02/13/2026
Spent a few hours at Emory's Winship Cancer Center today, an appointment made possible by my aunt. Then spent the rest of the day with her.
My father was her only sibling and they were lifelong best friends. He died unexpectedly when I was 22. But I grew up without really knowing her or my cousins because of my parents' divorce when I was an infant.
One of the unexpected blessings of this diagnosis is that I am starting to have family on my father's side. Love that was never experienced because I didn't know it was possible.
Over Panera - her, Baked Potato soup, me, toasted Frontega Chicken sandwich - she described all of the many generations of our family that have been buried in the same beautiful, natural cemetery.
My father's ashes were spread there. Although this is the first I knew of it.
There was a dispute when he died.
His mother wanted him to be buried with the family. His will specifically stated he wanted to be cremated and his remains as far away from his mother as possible.
As his only child, the funeral home called me to sign off on his cremation.
I went to Charleston, in full 22 year old deer-in-headlights shock.
I remember specifically choosing a beautiful sleeveless white lace pantsuit.
My own way of trying to push back on the idea of wearing black and being cloaked in darkness when that was not at all who Daddy was.
I remember arriving at the funeral home.
I remember the floor tiles while I followed the funeral director.
I remember looking at the desk through tunnel vision.
This is the desk.
And these are the papers.
I am here.
And this is why.
I am the only person who can fulfill his final wishes.
Here is the desk.
And the paperwork.
Here is the pen.
To do the last that anyone can do for him.
Which is mine alone to do.
Then I'm reading.
It is possible that in the oven some of his cremains may, unavoidably, be mixed with the body before his.
His cremains may include bone fragments, teeth, plates.
His teeth.
His bones.
His ashes mixed unavoidably with the body before his.
Then I'm on the ceiling, looking down at myself in my beautiful white lace protest pantsuit, signing the papers.
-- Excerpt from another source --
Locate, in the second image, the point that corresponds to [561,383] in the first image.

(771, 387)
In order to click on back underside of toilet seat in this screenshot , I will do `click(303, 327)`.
The funeral director divined from her phone call to me that I wasn't there when he passed and is insistent that seeing his body will help me have "closure."
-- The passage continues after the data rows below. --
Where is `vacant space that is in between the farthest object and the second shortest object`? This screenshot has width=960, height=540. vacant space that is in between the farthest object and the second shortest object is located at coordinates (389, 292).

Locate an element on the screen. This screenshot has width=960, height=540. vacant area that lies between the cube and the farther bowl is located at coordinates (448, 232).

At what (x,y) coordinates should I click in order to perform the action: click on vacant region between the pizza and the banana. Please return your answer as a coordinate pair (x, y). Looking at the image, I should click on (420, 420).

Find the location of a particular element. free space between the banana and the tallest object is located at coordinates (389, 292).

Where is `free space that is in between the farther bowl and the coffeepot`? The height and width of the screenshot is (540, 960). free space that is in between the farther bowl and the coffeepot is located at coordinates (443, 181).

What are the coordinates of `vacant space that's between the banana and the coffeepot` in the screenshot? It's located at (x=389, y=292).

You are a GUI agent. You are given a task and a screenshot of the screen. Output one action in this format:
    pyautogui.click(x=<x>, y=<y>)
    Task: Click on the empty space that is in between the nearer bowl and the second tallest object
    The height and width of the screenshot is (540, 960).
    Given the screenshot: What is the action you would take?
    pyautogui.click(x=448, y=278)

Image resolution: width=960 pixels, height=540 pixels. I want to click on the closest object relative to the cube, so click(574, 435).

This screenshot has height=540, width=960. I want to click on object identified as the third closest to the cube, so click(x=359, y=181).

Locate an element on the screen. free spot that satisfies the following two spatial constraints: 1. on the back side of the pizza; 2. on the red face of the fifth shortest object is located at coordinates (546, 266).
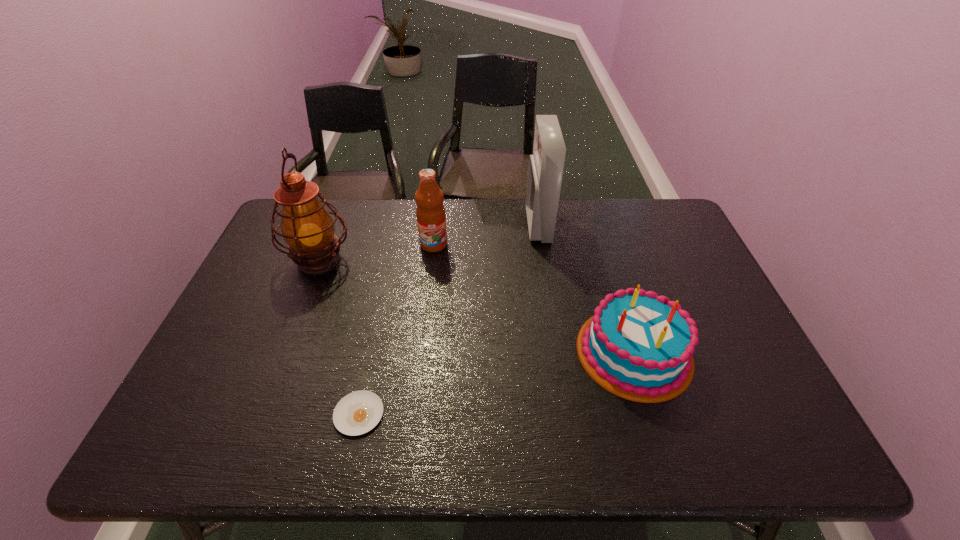
Find the location of `vacant area that lies between the third shortest object and the egg yolk`. vacant area that lies between the third shortest object and the egg yolk is located at coordinates (396, 329).

At what (x,y) coordinates should I click in order to perform the action: click on unoccupied position between the second object from left to right and the leftmost object. Please return your answer as a coordinate pair (x, y). This screenshot has width=960, height=540. Looking at the image, I should click on (339, 337).

Locate an element on the screen. The image size is (960, 540). empty space between the oil lamp and the rightmost object is located at coordinates (476, 306).

At what (x,y) coordinates should I click in order to perform the action: click on vacant area that lies between the leftmost object and the shortest object. Please return your answer as a coordinate pair (x, y). The height and width of the screenshot is (540, 960). Looking at the image, I should click on (339, 337).

Find the location of a particular element. The image size is (960, 540). free space between the second shortest object and the oil lamp is located at coordinates (476, 306).

Where is `vacant area between the egg yolk and the third tallest object`? The height and width of the screenshot is (540, 960). vacant area between the egg yolk and the third tallest object is located at coordinates (396, 329).

I want to click on object that can be found as the third closest to the shortest object, so click(431, 218).

Select which object appears as the closest to the oil lamp. Please provide its 2D coordinates. Your answer should be formatted as a tuple, i.e. [(x, y)], where the tuple contains the x and y coordinates of a point satisfying the conditions above.

[(431, 218)]

Locate an element on the screen. The image size is (960, 540). free spot that satisfies the following two spatial constraints: 1. on the front label of the third shortest object; 2. on the left side of the rightmost object is located at coordinates (421, 352).

The image size is (960, 540). Identify the location of vacant area that satisfies the following two spatial constraints: 1. on the front-facing side of the second object from right to left; 2. on the front label of the fruit juice. [541, 244].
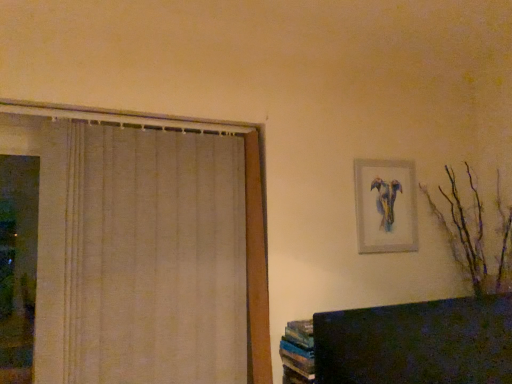
Question: Is matte silver picture frame at upper right taller than brown matte branches at right?

Choices:
 (A) yes
 (B) no

Answer: (B)

Question: From the image's perspective, is matte silver picture frame at upper right located beneath brown matte branches at right?

Choices:
 (A) no
 (B) yes

Answer: (A)

Question: From a real-world perspective, is matte silver picture frame at upper right physically above brown matte branches at right?

Choices:
 (A) no
 (B) yes

Answer: (B)

Question: Is matte silver picture frame at upper right thinner than brown matte branches at right?

Choices:
 (A) yes
 (B) no

Answer: (A)

Question: Can we say matte silver picture frame at upper right lies outside brown matte branches at right?

Choices:
 (A) no
 (B) yes

Answer: (B)

Question: From the image's perspective, would you say matte silver picture frame at upper right is positioned over brown matte branches at right?

Choices:
 (A) yes
 (B) no

Answer: (A)

Question: Can you confirm if brown matte branches at right is taller than matte silver picture frame at upper right?

Choices:
 (A) no
 (B) yes

Answer: (B)

Question: Is the depth of brown matte branches at right greater than that of matte silver picture frame at upper right?

Choices:
 (A) no
 (B) yes

Answer: (A)

Question: Is brown matte branches at right completely or partially outside of matte silver picture frame at upper right?

Choices:
 (A) no
 (B) yes

Answer: (B)

Question: Is brown matte branches at right wider than matte silver picture frame at upper right?

Choices:
 (A) yes
 (B) no

Answer: (A)

Question: Is brown matte branches at right at the right side of matte silver picture frame at upper right?

Choices:
 (A) no
 (B) yes

Answer: (B)

Question: From a real-world perspective, is brown matte branches at right located higher than matte silver picture frame at upper right?

Choices:
 (A) yes
 (B) no

Answer: (B)

Question: Considering the relative sizes of beige fabric curtain at left and matte silver picture frame at upper right in the image provided, is beige fabric curtain at left taller than matte silver picture frame at upper right?

Choices:
 (A) no
 (B) yes

Answer: (B)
In hindsight, it's giving CEU requirements.
I've signed the paperwork for him to be cremated.
I'm freezing.
Dressed for June in a building whose thermostat has made it late February/early March.
She tries to prepare me for what I am about to see.
"Your father was brought here directly from the hospital. He is still in his hospital gown. Because there was uncertainty, he was not embalmed. That has affected his appearance."
"He's bloated from decomp." I say flatly. Already experienced with trauma and death.
"Yes!" she says enthusiastically, as if I am very, very bright for my age.
Unsurprisingly, seeing the bloated decomposing body of my father, in his hospital gown, in the cardboard box he would wear into the oven, did not give me closure or peace.
Conceptually and therapeutically, I don't believe in closure.
If the relationship was healthy and loving, you don't need "closure."
You know in your bones that they loved you and that they know you loved them.
There is grief and heartbreak over losing them but you know you're solid, the love you have for each other is grounded in something deeper than needing to see their co**se in a hospital gown in a cardboard box they wear into an oven to know exactly what you've lost.
And if you don't feel that overwhelming grief, if you haven't had that feeling of connection, communication and resolution, if that feeling hasn't already happened before the end, then seeking "closure" won't help.
By that point, you're tilting at windmills.
It is what it is, and it was what it was.
Mental health is a constant commitment to facing reality.
Brutal as it often is.
She has eaten her Panera Baked Potato soup, and I've eaten my toasted Frontega Chicken sandwich.
She asks what my plans are for my burial if I die.
I say I want my body to be harvested for organs to help others and then given to science for research and teaching purposes.
Whatever is left will be cremated and I want those ashes scattered over the farm.
She says, "I know that you love your farm and your therapy horses and your therapy program. But would you please consider holding some of your ashes back to be scattered with our family?"
This has to be one of the most intimate things anyone has ever asked of me.
It is an exquisite expression of love from family I never knew I had.